BAGUINEDA: When rice farmers started producing yields nine times larger than normal in the Malian desert near the famed town of Timbuktu a decade ago, a passerby could have mistaken the crop for another desert mirage.
Rather, it was the result of an engineering feat that has left experts in this impoverished nation in awe — but one that has yet to spread widely through Mali’s farming community.
“We must redouble efforts to get political leaders on board,” said Djiguiba Kouyaté, a coordinator in Mali for German development agency GIZ.
With hunger a constant menace, Malians are cautiously turning to a controversial farming technique to adapt to the effects of climate change.

 

Dubbed the System of Rice Intensification (SRI), the new method was pioneered in Madagascar in 1983. It involves planting fewer seeds of traditional rice varieties and taking care of them following a strict regime.
Seedlings are transplanted at a very young age and spaced widely.
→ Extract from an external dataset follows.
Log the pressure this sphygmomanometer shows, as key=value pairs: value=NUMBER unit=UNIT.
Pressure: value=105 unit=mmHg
Soil is enriched with organic matter, and must be kept moist, though the system uses less water than traditional rice farming.
Up to 20 million farmers now use SRI in 61 countries, including in nearby Sierra Leone, Senegal and Ivory Coast, said Norman Uphoff, of the SRI International Network and Resources Center at Cornell University in the US.
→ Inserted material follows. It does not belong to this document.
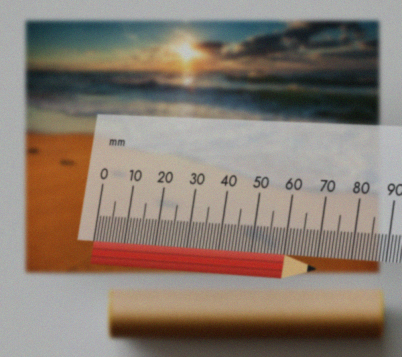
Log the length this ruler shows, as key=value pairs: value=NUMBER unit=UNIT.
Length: value=70 unit=mm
But, despite its success, the technique has been embraced with varying degrees of enthusiasm. Uphoff said that is because it competes with the improved hybrid and inbred rice varieties that agricultural corporations sell.
For Faliry Boly, who heads a rice-growing association, the prospect of rice becoming a “white gold” for Mali should spur on authorities and farmers to adopt rice intensification.
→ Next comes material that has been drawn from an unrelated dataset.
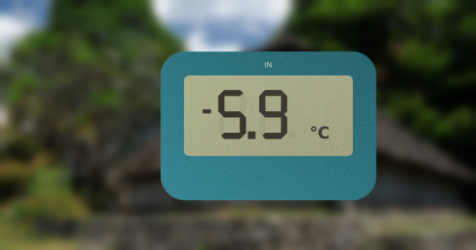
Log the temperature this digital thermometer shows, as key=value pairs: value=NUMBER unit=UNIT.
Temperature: value=-5.9 unit=°C
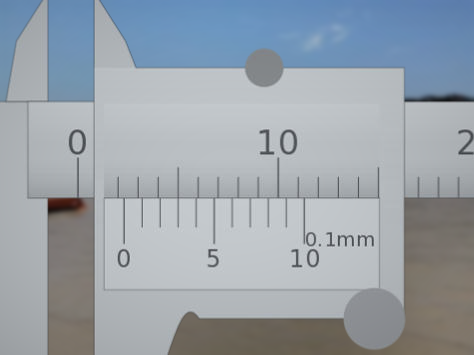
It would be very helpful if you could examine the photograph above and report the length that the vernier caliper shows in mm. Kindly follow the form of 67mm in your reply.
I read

The method could increase yields while also offering a more environmentally-friendly alternative, including by replacing chemical fertilizers with organic ones, he said.
He also pointed out that rice intensification naturally lends itself to Mali’s largely arid climate.

FACTOID

Up to 20 million farmers now use rice intensification in 61 countries, including in nearby Sierra Leone, Senegal and Ivory Coast.